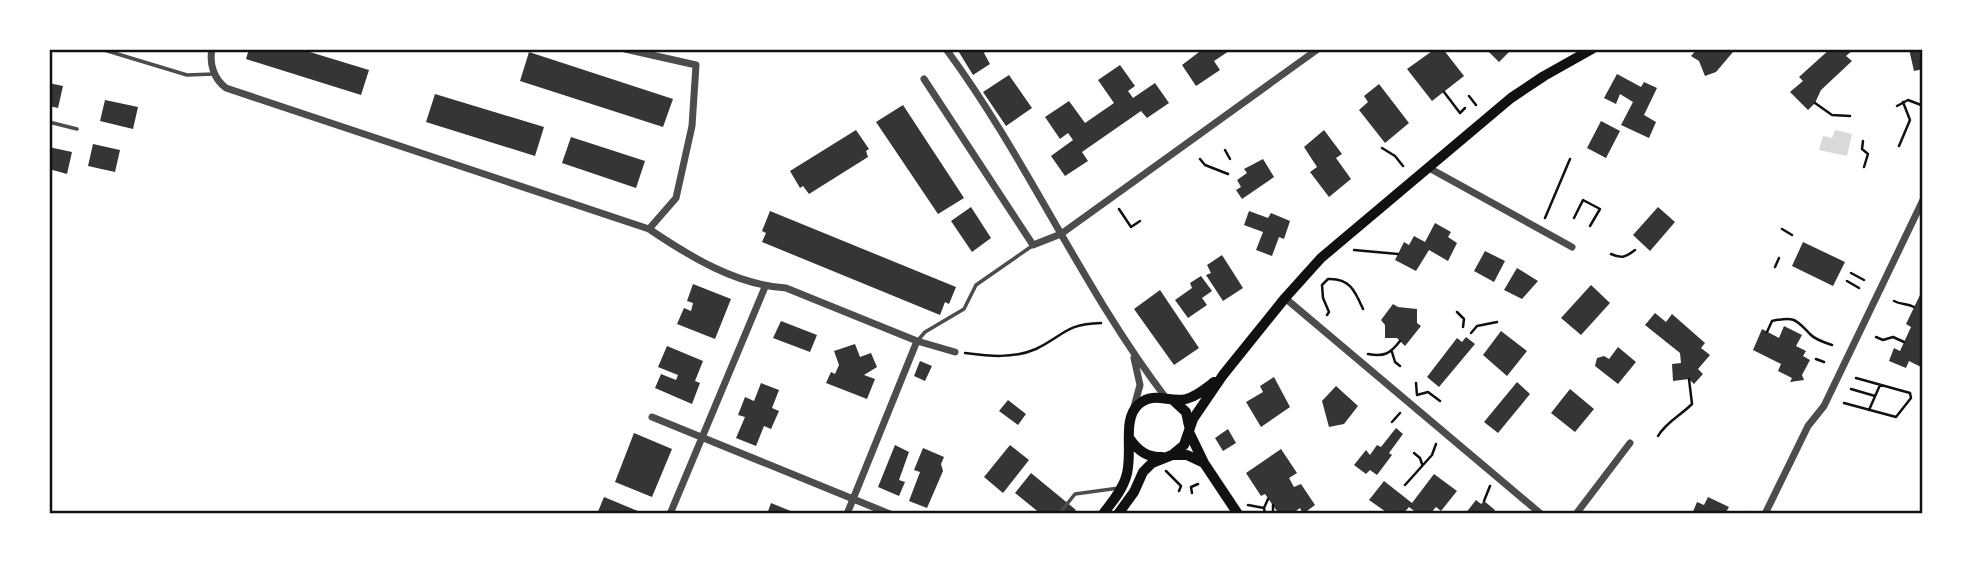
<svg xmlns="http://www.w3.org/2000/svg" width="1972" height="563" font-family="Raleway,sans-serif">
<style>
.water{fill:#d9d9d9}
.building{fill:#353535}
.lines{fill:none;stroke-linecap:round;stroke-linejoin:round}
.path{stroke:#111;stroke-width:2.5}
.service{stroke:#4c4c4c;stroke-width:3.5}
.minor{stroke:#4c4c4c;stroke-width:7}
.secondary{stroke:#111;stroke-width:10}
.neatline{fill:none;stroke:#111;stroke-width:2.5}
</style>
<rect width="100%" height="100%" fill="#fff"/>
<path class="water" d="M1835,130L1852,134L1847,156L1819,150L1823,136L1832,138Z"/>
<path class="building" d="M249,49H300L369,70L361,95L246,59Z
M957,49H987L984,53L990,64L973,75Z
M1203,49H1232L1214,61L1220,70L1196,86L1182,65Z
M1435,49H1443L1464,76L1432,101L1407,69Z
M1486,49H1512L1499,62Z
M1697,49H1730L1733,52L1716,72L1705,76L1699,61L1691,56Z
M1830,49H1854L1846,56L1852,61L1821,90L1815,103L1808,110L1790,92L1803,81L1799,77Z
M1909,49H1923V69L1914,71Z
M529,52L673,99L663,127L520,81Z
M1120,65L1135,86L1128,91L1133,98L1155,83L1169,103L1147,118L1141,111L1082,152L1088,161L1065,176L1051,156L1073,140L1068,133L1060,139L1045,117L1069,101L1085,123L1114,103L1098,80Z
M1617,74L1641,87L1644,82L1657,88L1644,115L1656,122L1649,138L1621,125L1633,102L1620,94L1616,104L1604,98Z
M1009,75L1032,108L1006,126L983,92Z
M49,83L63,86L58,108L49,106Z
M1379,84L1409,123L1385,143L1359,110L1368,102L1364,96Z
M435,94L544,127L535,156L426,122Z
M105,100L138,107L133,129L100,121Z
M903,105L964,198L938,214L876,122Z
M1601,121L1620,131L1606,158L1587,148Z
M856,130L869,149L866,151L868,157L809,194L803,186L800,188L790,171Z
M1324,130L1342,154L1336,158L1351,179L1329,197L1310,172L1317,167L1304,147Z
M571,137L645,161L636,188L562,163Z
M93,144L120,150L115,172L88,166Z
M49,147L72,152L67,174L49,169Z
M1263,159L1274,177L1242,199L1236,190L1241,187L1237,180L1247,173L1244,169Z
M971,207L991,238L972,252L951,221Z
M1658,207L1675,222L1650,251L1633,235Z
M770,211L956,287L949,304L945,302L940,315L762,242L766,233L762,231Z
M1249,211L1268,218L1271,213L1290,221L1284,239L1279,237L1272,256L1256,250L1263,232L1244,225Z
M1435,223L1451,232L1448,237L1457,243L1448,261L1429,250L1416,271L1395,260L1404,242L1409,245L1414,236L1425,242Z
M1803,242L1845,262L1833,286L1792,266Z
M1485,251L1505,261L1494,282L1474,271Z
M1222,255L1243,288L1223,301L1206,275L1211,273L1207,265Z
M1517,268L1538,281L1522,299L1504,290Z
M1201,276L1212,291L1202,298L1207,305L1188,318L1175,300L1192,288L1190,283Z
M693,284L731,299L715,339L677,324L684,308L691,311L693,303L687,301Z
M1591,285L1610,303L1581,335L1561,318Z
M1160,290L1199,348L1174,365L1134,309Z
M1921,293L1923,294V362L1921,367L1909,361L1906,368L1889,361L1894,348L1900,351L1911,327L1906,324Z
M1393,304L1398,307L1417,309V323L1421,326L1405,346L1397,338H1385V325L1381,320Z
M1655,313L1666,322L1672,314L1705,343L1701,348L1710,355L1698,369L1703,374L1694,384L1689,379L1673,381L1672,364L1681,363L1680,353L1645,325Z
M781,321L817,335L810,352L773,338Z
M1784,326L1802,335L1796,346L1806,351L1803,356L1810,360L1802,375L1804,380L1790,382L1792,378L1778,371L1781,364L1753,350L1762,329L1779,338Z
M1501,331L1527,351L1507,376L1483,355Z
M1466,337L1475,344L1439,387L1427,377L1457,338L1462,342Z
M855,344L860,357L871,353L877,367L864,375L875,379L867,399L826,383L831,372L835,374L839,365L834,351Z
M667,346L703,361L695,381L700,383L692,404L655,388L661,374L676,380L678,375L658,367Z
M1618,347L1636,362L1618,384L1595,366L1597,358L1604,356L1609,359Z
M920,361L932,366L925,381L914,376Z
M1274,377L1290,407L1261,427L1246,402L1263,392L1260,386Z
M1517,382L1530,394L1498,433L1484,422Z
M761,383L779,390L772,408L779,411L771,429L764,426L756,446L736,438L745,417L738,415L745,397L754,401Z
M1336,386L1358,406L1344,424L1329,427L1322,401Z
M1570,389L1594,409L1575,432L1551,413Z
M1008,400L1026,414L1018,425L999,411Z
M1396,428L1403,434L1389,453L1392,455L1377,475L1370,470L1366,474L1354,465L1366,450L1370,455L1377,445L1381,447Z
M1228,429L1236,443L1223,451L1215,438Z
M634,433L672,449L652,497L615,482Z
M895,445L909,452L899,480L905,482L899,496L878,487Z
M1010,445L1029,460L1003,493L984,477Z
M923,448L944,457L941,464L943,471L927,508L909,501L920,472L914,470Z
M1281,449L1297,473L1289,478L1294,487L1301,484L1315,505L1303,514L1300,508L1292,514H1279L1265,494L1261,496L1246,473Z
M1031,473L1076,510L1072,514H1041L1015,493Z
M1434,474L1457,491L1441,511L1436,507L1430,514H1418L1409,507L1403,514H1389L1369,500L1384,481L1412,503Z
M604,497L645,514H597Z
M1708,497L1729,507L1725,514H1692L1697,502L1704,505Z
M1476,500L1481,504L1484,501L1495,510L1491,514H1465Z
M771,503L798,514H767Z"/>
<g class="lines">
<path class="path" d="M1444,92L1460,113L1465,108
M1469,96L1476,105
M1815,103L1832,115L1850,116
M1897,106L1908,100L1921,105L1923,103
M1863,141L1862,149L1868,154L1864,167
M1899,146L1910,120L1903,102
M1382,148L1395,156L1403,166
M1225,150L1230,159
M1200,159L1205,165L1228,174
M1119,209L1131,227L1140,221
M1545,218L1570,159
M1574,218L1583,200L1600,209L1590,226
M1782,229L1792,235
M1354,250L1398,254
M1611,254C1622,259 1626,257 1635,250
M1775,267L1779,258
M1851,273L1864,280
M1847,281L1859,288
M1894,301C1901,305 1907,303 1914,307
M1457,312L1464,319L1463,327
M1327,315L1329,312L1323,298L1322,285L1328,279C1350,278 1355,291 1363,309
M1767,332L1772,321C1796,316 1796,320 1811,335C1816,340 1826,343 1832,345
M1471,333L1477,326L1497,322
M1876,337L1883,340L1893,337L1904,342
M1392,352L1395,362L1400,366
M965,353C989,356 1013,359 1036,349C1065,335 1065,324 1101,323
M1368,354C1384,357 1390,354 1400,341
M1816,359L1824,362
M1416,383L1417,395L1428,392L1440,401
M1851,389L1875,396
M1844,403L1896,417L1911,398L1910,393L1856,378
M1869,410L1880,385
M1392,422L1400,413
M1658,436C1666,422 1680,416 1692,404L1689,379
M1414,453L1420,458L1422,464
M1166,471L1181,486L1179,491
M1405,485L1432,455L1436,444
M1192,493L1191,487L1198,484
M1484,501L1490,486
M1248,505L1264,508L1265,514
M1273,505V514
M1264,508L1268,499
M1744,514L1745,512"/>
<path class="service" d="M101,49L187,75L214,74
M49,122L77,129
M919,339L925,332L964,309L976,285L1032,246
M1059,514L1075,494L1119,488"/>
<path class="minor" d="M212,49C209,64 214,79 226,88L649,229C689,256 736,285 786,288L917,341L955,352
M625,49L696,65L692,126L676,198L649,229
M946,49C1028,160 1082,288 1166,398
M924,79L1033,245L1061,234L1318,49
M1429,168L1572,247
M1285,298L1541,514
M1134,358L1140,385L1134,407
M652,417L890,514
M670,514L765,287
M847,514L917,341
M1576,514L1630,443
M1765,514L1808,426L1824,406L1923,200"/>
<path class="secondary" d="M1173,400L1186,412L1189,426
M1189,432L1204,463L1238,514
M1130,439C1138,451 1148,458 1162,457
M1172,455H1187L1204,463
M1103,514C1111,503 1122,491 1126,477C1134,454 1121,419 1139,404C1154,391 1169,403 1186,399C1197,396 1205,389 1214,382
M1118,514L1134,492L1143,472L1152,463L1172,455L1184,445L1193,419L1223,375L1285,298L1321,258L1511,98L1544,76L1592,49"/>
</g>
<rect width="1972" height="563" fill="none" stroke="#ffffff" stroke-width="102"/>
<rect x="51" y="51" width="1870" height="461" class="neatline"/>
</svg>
-------------------------
## WHAT IS REQUIRED
Whenever a line of the records above contains the word "lines", it counts toward the total; give that total alone.

## EXERCISE RESPONSE
2